Ora tornare a leggere quelle lettere di Papa Francesco - soprattutto le prime due, quelle del 2 e del 5 luglio - può aiutare a capire quanto accade dopo. Subito dopo, a luglio, quando un ordine di scavare sugli amici di Becciu arriva a destinazione sul tavolo più impensabile: quello di Pasquale Striano, luogotenente della Guardia di finanza in servizio da tempo alla Dna, la Procura nazionale antimafia. Ma anche quanto accade ora, con i «promotori di giustizia» vaticani che aprono una indagine dai contorni oggettivamente fumosi, senza reati né indagati, intorno alla vicenda dei dossier: una inchiesta dove non è facile dire se al Vaticano interessi più capire o cautelarsi.

Sui fatti di luglio 2019 la sequenza appare eloquente.

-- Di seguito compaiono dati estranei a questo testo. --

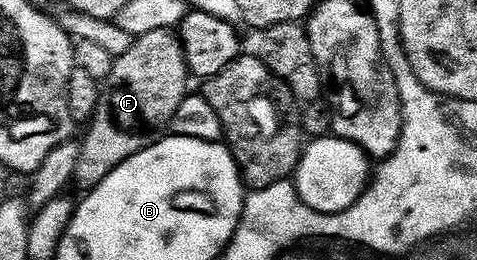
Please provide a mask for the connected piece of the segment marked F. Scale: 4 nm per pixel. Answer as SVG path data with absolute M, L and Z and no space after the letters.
M173 29L150 30L147 34L135 37L128 50L113 59L111 71L99 91L98 101L87 123L88 128L80 138L72 179L75 186L77 184L81 190L93 188L120 162L153 144L167 129L176 107L187 95L187 82L190 82L189 68L184 58L182 44Z

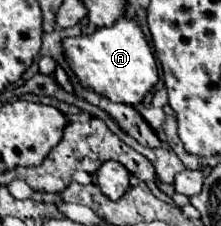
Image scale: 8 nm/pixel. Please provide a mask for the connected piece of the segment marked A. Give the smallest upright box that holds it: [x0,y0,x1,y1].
[64,19,158,105]

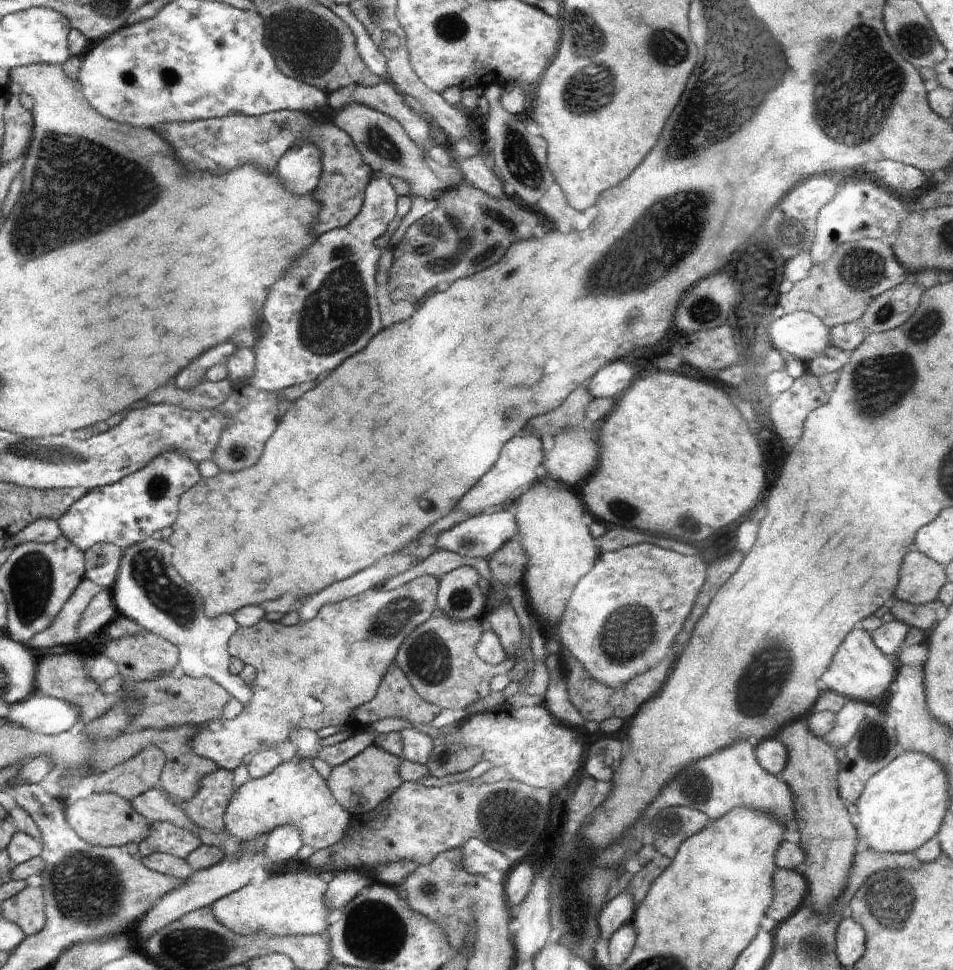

Il 2 luglio il Papa mette sotto la lente di ingrandimento il finanziamento chiesto allo Ior, per coprire una speculazione edilizia a Londra, da monsignor Pena Parra, e contemporaneamente ordina al Promotore di giustizia Alessandro Diddi di monitorare lo Ior «adottando direttamente, ove necessario in deroga alle vigenti disposizioni, qualunque tipo di provvedimento». Tre giorni dopo, il 5 luglio, Bergoglio emana un secondo «rescriptium ex audientia» dando al Promotore la possibilità di intercettare con ogni mezzo comunicazioni utenze, fisse, mobili nonchè ogni altra comunicazione», specificando che tali poteri potranno essere esercitati nei confronti di soggetti le cui attività di comunicazione siano utili per lo svolgimento delle indagini». Di come vengano eseguiti dai pm vaticani gli accertamenti indicati da Bergoglio ci sono alcune tracce nel processo concluso con la condanna del cardinale, della sua amica Cecilia Marogna e di altri nove imputati. Ma ora si sa con certezza che nei giorni successivi ai primi rescriptium del Pontefice un ordine di scavare arriva sul tavolo del luogotenente Striano, che si dà subito da fare: tra il 19 luglio 2019 e il 22 luglio fa accertamenti su tre personaggi che verranno poi indagati e condannati insieme a Becciu e alla Marogna: il finanziere Raffaele Mincione, il minutante della Segreteria di Stato Fabrizio Tirabassi, il broker Gianluigi Torzi. Successivamente Striano farà interrogazioni anche su altri personaggi del «caso Becciu», ovvero la Marogna e il testimone Luciano Capaldo. Ma sono iniziative che Striano assume quando il caso è ormai scoppiato, e i nomi da scrutare possono essergli arrivati da chiunque.

Invece il 2 e il 5 luglio quei tre nomi non li conosce nessuno.

Qualcuno, in Vaticano, ha preso troppo sul serio l'ordine di Francesco di «non andare troppo per il sottile, agendo «in deroga alle disposizioni»? Il Promotore di giustizia Alessandro Diddi ieri spiega al Tempo che l'apertura del fascicolo «è un atto dovuto» davanti a un «fatto che merita approfondimento». Ma forse interesserà anche a lui sapore come l'ordine di scavare sugli amici di Becciu sia arrivato fino agli spioni dell'Antimafia.